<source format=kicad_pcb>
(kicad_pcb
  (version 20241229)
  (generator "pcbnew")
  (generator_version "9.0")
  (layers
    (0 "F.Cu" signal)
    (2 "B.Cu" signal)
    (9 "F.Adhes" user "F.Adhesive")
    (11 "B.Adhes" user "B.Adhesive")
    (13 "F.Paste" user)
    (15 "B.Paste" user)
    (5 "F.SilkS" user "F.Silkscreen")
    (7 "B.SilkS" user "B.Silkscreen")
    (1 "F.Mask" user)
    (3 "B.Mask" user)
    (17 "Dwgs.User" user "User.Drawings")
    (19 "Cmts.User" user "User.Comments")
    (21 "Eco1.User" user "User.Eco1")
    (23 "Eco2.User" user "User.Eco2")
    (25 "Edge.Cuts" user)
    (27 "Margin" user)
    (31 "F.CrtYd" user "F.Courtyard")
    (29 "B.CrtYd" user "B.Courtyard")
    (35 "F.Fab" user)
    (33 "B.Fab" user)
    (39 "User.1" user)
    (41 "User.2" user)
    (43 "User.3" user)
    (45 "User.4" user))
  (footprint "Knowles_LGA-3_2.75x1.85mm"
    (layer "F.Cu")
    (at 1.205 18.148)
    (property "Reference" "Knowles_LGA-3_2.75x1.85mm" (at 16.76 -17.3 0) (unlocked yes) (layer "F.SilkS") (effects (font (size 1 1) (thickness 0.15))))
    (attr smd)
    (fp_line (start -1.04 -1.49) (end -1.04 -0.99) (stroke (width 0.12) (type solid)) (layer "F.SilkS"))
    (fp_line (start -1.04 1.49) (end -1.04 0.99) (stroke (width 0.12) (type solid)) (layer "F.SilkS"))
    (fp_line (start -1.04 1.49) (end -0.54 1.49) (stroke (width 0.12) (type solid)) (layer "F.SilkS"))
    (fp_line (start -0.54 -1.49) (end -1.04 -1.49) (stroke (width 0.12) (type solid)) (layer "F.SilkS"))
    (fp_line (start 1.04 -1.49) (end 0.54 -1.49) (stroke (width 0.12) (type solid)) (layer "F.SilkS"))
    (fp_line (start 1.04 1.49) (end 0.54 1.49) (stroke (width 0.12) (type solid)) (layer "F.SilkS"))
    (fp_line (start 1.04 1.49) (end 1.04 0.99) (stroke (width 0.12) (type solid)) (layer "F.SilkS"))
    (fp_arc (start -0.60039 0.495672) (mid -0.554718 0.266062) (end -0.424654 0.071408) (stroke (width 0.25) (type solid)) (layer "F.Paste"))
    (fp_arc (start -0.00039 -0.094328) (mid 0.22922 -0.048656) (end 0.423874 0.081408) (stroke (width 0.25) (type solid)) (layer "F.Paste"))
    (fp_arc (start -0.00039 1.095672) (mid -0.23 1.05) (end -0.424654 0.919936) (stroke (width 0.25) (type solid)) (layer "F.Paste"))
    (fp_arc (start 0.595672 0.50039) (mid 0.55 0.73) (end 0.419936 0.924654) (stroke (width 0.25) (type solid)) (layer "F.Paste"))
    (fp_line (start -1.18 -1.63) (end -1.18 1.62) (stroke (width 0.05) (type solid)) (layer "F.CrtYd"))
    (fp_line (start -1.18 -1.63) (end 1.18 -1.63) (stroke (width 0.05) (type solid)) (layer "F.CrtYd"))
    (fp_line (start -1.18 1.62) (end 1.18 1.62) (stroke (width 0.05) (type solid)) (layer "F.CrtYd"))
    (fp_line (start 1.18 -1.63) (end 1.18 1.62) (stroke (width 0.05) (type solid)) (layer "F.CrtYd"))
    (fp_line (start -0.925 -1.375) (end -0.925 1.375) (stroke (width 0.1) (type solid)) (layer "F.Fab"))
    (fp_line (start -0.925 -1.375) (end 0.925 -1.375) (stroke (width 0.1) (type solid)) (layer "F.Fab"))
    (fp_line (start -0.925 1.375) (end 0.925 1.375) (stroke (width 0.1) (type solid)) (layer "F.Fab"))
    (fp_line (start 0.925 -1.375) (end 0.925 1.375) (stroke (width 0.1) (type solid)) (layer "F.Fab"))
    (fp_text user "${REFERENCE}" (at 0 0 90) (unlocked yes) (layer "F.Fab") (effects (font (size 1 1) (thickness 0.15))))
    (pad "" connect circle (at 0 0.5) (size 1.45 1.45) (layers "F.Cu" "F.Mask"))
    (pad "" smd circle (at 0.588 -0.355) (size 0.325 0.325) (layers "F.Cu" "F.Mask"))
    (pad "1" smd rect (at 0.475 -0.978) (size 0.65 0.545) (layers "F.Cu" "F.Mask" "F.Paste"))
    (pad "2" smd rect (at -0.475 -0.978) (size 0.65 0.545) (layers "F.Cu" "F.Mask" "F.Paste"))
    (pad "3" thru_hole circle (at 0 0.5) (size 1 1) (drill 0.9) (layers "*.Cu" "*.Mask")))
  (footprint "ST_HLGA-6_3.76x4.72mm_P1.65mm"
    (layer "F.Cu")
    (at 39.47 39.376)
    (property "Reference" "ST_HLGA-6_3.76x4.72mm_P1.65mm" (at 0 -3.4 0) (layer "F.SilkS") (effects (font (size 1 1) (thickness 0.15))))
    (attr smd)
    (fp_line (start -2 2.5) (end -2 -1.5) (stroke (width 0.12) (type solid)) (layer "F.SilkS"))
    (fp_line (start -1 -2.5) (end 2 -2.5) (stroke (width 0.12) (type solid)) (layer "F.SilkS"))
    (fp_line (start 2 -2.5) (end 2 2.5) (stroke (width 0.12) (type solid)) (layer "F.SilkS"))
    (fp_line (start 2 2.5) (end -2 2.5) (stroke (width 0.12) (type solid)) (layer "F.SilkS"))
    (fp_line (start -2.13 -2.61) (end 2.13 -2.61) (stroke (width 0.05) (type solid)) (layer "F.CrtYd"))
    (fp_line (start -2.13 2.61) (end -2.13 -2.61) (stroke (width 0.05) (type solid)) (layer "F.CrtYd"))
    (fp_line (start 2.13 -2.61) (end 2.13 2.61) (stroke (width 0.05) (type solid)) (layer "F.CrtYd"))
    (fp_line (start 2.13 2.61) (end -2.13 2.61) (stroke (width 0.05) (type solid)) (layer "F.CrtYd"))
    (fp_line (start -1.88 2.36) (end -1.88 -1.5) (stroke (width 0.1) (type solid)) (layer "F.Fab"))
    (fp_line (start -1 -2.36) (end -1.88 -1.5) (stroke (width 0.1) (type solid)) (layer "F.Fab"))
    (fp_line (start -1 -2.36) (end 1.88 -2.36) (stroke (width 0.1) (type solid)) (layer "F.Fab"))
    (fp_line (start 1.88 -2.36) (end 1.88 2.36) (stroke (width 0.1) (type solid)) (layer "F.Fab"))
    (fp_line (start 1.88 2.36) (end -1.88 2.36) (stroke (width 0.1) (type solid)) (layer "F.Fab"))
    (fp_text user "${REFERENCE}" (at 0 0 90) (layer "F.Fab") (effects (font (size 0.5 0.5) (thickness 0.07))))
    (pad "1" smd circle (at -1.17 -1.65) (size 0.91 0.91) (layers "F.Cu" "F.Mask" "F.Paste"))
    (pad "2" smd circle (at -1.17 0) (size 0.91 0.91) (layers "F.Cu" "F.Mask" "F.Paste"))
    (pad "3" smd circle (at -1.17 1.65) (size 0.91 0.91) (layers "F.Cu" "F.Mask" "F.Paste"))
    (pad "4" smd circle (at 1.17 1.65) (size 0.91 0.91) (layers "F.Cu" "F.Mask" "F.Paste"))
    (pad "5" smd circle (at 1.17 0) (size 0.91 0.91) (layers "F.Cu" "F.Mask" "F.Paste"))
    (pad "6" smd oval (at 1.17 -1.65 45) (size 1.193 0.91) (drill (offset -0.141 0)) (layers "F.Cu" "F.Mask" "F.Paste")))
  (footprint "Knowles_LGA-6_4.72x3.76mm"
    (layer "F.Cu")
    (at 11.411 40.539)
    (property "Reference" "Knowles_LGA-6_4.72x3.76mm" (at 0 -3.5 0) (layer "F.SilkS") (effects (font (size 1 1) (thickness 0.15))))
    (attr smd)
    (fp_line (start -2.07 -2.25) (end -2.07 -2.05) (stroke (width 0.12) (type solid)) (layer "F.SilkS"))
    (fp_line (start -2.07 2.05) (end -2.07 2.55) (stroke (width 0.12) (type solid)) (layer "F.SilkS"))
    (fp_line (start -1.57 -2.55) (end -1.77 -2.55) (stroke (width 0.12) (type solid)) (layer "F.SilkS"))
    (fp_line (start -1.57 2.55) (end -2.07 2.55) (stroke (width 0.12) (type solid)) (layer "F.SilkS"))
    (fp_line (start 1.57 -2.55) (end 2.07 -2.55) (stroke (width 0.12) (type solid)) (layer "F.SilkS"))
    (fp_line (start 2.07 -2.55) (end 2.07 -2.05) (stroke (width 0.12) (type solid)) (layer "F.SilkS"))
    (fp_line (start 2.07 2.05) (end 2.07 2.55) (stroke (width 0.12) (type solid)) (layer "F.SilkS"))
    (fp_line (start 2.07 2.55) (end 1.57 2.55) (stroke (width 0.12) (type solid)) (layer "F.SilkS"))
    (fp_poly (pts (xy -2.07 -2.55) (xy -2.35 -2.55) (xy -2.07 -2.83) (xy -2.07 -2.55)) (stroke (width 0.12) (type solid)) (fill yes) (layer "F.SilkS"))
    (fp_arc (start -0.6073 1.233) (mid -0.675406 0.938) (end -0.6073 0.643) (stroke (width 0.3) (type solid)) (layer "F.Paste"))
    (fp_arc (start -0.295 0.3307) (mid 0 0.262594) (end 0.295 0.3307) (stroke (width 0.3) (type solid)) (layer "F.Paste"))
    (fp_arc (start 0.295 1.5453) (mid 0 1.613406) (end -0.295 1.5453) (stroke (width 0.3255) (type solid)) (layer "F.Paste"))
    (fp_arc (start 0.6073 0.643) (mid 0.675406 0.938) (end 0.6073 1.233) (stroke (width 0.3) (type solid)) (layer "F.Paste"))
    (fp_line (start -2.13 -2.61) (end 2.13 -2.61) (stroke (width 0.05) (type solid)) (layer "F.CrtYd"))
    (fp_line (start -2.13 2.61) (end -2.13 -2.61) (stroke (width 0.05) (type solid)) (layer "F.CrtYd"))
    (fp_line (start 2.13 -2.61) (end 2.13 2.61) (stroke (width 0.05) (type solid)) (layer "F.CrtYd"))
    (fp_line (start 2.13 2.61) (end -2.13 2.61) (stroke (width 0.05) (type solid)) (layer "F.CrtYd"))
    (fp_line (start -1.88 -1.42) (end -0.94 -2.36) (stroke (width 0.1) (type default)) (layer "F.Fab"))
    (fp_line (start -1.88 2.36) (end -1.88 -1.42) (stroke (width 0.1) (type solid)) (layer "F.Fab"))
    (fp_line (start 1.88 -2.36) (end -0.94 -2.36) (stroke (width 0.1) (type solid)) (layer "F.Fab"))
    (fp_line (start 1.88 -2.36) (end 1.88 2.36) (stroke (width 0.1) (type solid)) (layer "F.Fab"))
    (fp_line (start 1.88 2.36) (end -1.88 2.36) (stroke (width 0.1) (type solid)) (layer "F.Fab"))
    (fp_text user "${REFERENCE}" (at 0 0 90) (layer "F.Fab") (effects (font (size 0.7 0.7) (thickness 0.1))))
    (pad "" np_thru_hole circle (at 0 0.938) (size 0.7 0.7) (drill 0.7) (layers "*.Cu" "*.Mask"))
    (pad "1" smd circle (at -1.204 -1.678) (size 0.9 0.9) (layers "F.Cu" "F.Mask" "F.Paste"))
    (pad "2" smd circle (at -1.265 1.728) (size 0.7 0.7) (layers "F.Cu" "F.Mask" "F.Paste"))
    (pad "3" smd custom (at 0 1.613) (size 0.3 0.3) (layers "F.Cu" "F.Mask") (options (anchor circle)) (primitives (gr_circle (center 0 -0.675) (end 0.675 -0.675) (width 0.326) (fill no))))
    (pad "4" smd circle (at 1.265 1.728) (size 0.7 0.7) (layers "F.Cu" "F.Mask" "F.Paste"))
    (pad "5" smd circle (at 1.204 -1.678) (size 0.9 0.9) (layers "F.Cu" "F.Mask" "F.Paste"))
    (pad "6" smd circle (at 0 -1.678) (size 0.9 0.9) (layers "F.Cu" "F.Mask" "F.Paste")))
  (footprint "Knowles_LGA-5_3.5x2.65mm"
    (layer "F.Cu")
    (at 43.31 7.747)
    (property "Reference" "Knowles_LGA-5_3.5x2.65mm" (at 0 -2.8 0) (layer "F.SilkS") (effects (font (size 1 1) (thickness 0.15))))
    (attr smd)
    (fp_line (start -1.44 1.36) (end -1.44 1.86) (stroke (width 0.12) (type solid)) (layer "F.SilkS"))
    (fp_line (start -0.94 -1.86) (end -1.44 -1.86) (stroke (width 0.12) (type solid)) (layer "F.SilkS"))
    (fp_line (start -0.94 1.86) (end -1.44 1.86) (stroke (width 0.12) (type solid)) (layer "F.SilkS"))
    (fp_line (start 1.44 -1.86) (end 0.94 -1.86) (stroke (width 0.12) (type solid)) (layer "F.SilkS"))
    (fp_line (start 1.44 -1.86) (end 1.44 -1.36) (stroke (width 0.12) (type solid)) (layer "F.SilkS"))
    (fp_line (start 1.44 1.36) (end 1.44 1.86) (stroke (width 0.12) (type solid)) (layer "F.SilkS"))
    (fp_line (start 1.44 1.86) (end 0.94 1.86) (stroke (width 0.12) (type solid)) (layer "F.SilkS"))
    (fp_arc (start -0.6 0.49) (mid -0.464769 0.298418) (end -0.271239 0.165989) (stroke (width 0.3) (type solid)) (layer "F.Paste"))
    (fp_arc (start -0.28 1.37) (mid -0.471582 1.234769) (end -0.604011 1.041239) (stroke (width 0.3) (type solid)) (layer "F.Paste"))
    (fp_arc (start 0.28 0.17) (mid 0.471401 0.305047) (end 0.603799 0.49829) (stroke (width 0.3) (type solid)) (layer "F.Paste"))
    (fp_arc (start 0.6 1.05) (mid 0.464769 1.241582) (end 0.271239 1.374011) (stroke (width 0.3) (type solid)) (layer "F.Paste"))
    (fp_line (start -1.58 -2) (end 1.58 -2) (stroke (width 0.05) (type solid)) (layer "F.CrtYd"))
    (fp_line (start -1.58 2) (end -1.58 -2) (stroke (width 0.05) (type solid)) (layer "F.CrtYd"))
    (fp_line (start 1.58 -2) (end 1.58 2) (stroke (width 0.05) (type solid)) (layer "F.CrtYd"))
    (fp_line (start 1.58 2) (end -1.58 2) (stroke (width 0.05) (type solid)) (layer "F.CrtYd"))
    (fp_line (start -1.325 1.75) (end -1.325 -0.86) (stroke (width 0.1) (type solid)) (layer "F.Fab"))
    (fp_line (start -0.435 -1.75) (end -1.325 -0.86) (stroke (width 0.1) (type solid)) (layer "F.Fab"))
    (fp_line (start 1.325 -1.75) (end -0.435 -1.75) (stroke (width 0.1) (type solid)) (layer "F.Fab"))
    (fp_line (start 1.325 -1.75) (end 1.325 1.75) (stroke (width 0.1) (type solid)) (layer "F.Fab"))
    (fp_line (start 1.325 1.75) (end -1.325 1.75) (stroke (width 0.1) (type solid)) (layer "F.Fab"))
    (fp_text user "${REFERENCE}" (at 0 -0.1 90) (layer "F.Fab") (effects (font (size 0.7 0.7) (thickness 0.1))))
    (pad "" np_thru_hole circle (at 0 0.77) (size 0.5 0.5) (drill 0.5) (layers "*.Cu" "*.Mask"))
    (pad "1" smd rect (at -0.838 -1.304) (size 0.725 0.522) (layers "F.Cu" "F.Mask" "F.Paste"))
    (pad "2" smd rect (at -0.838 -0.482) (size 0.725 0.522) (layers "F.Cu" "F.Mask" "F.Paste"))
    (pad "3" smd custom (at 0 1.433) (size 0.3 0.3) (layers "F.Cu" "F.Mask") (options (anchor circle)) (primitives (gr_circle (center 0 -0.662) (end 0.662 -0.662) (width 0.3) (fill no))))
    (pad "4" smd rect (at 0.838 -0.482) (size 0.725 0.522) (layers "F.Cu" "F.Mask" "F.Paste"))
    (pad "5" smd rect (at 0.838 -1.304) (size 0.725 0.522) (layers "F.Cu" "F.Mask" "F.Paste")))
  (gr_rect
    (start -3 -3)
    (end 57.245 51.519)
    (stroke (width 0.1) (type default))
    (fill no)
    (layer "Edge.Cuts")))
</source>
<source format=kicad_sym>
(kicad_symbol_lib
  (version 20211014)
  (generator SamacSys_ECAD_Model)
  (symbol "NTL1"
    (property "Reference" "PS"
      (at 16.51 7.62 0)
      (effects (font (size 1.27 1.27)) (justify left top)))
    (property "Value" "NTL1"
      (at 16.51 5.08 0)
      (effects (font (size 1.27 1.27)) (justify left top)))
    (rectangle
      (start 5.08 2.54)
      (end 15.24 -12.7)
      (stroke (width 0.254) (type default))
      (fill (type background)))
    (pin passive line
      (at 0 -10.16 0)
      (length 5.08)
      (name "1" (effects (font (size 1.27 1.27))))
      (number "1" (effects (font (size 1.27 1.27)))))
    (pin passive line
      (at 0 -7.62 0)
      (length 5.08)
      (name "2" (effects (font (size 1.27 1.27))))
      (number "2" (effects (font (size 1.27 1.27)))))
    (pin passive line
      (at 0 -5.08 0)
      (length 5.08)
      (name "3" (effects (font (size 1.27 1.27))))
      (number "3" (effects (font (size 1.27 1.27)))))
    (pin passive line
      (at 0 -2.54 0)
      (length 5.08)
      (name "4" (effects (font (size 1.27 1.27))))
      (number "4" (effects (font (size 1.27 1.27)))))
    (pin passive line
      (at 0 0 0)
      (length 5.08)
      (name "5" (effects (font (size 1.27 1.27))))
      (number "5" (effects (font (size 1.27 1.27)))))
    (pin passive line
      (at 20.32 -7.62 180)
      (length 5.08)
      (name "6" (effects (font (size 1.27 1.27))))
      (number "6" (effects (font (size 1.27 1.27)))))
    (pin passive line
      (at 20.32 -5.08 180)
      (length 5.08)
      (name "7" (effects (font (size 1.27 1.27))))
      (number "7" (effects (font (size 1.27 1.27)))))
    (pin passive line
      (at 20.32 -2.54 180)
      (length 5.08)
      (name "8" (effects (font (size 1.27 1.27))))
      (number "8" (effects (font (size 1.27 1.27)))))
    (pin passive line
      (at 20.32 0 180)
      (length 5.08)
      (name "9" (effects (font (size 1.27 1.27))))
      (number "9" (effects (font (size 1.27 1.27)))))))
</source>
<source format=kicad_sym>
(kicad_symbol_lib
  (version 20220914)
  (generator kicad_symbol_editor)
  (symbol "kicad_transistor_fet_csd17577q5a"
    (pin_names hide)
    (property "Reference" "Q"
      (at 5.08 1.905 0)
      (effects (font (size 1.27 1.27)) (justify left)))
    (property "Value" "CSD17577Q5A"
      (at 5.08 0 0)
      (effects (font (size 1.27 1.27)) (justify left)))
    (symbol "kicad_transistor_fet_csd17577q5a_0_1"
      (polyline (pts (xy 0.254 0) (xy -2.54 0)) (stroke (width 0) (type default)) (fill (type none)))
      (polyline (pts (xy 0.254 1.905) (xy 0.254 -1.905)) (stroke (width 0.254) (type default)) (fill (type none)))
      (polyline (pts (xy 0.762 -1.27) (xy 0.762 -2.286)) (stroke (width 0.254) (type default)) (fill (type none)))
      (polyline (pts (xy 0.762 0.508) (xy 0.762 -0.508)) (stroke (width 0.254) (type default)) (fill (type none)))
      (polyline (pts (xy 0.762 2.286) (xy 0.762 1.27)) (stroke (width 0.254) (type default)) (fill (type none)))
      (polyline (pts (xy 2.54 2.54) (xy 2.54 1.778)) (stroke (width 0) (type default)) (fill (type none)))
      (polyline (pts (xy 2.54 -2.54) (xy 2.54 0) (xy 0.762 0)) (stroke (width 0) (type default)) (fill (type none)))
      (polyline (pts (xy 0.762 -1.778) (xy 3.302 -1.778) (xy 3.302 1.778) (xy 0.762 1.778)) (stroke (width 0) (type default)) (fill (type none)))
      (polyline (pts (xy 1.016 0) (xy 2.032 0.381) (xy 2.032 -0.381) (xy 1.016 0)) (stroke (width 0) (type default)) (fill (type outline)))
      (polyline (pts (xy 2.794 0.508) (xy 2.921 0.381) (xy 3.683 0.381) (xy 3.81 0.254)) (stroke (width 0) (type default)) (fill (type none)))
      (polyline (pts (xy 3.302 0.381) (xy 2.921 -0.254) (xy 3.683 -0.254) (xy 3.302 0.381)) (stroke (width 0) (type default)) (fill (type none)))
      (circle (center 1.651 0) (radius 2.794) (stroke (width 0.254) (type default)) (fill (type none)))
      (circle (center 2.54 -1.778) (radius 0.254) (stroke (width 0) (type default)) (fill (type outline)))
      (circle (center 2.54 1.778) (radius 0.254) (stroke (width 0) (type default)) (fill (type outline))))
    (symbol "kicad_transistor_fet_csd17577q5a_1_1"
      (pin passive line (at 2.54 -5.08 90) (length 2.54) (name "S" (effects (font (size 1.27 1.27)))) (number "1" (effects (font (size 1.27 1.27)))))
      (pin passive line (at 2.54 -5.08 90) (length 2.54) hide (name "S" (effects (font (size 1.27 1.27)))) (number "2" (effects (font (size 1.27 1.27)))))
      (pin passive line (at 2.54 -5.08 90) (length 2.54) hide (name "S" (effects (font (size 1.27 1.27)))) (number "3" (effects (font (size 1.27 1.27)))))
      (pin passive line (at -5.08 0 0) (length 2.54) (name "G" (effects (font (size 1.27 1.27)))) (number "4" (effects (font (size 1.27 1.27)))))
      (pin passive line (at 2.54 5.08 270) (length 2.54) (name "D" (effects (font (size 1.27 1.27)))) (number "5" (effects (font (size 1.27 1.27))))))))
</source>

▸ DIRECTIONS: Go through the material above and copy each line that holds the string "footprint".

▸ SOLUTION TO THE EXERCISE:
  (footprint "Knowles_LGA-3_2.75x1.85mm"
  (footprint "ST_HLGA-6_3.76x4.72mm_P1.65mm"
  (footprint "Knowles_LGA-6_4.72x3.76mm"
  (footprint "Knowles_LGA-5_3.5x2.65mm"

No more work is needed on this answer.